Employment Law -- Employee
Wrongful Termination of Employment
Without an employment contract, a U.S. employee is an employee at-will. The employment at will doctrine allows employers and employees to terminate the employment relationship for any reason. However, at will employment has exceptions that limit why an employer can terminate an employee. Wrongful termination occurs when an employer fires an employee for an illegal reason.
This page gives a broad overview of wrongful termination. It links to more detailed articles that can help you answer specific questions. Because wrongful termination laws vary by state, we suggest consulting an employment law attorney in a city near you. An experienced employment lawyer can assess your case and give you the best legal advice about your unique circumstances.
State and federal law define what actions are wrongful termination. Generally, an employer cannot fire an employee for the following:
- Discriminatory Reasons: Title VII of the Civil Rights Act of 1964 makes illegal employment discrimination based on race, sex (including gender, gender identity, pregnancy, and sexual orientation), age, national origin, and disability.
- Violation of Public Policy: An employer may not fire an employee for reasons that go against public policy, such as engaging in protected activities, such as pursuing a workers’ compensation claim, requesting leave under the Family and Medical Leave Act (FMLA), or reporting a hostile work environment. For example, suppose an employee in Florida alleges reports a sexual harassment incident to the employer. In that case, the employer cannot fire the employee for filing the complaint. Similarly, the employer cannot fire an employee for participating in the investigation of another employee’s complaint.
- Refusing to Break the Law: It is against the law for an employer to require an employee to break the law as part of their job. An employer cannot terminate an employee for refusal to break the law. For example, California labor laws protect employees who refuse to do something that would violate state or federal law.
- Being a Whistleblower: In certain situations, whistleblower protections protect employees from being fired if they report certain activities of their employers through the proper channels. For example, suppose an employee in Texas raises concerns that an employer is breaking environmental laws. In that case, the law may protect the employee from losing their job if they bring the information to a supervisor or an appropriate government agency. However, the employee would not be protected from termination if the employee told a colleague or the media.

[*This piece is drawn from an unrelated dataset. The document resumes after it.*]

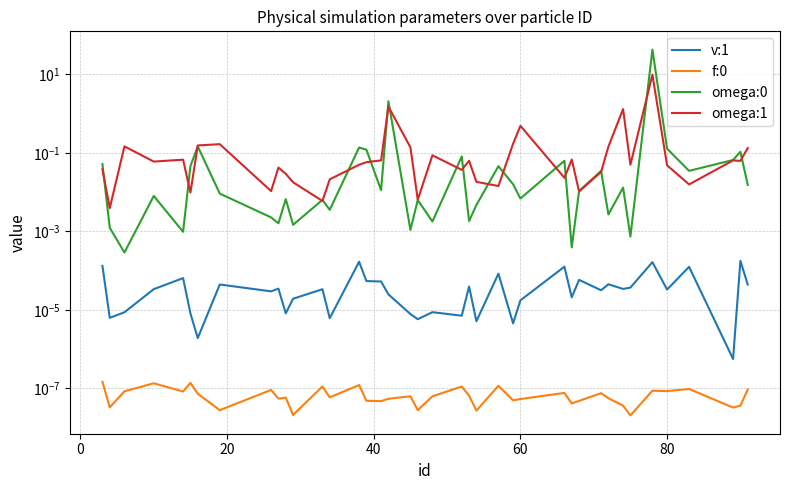

What is the difference between the maximum and minimum values in the omega:0 series?

42.9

An employer cannot fire an employee when doing so violates its policies and procedures. Similarly, an employer cannot terminate an employee when doing so violates a written contract or collective bargaining agreement between the employer and employee. For example, suppose the employee handbook requires probation before firing the employee for a particular offense. In that case, the employer cannot skip the probationary period in violation of its policy without the employee’s consent.
The employment at-will doctrine benefits the employer and employee by allowing either party to terminate the employment relationship at any time. The doctrine leaves the parties free to find the best fit for them from an employment perspective without a legal obligation to continue a poor working relationship. However, wrongful termination laws place a vital qualifier on that right and protect employees from being unfairly and illegally fired for the reasons described above.
If you believe your employer wrongfully terminated you, you can file a complaint with a government agency such as the Equal Employment Opportunity Commission (EEOC). In some circumstances, you may also be able to file a wrongful termination claim in court. The remedies available to a terminated employee in a wrongful termination case may include the following:
- Back pay for the time that you were not working after your wrongful termination,
- Reinstatement to your job, with reasonable accommodations, if necessary,
- Promotion, if your employer wrongfully denied you a promotion,
- Other compensatory damages, including compensation for benefits such as medical insurance you lost due to wrongful termination,
- Punitive damages, or
- Attorney’s fees.
You may still be eligible for unemployment benefits even if you were wrongfully fired, depending on the laws in your state. Getting benefits does not take away your rights to file a claim for wrongful termination. It can take some time for your benefits to kick in, so you should start the unemployment process as soon as you can to help you get money while you are not getting a paycheck.
Before you accept a severance offer, make sure you review any documents and paperwork you are asked to sign. Some packages require the worker to waive their rights, including the right to file a wrongful termination lawsuit. Talk to your employment attorney if you are not sure about taking a settlement or severance offer.
If you think your employer wrongfully terminated you, it is essential to gather evidence and keep as much documentation as possible to support a potential case against your employer. Because a wrongful termination lawsuit is a complex mixture of federal and state laws, contacting a wrongful termination lawyer to protect your legal rights early in your case can be beneficial.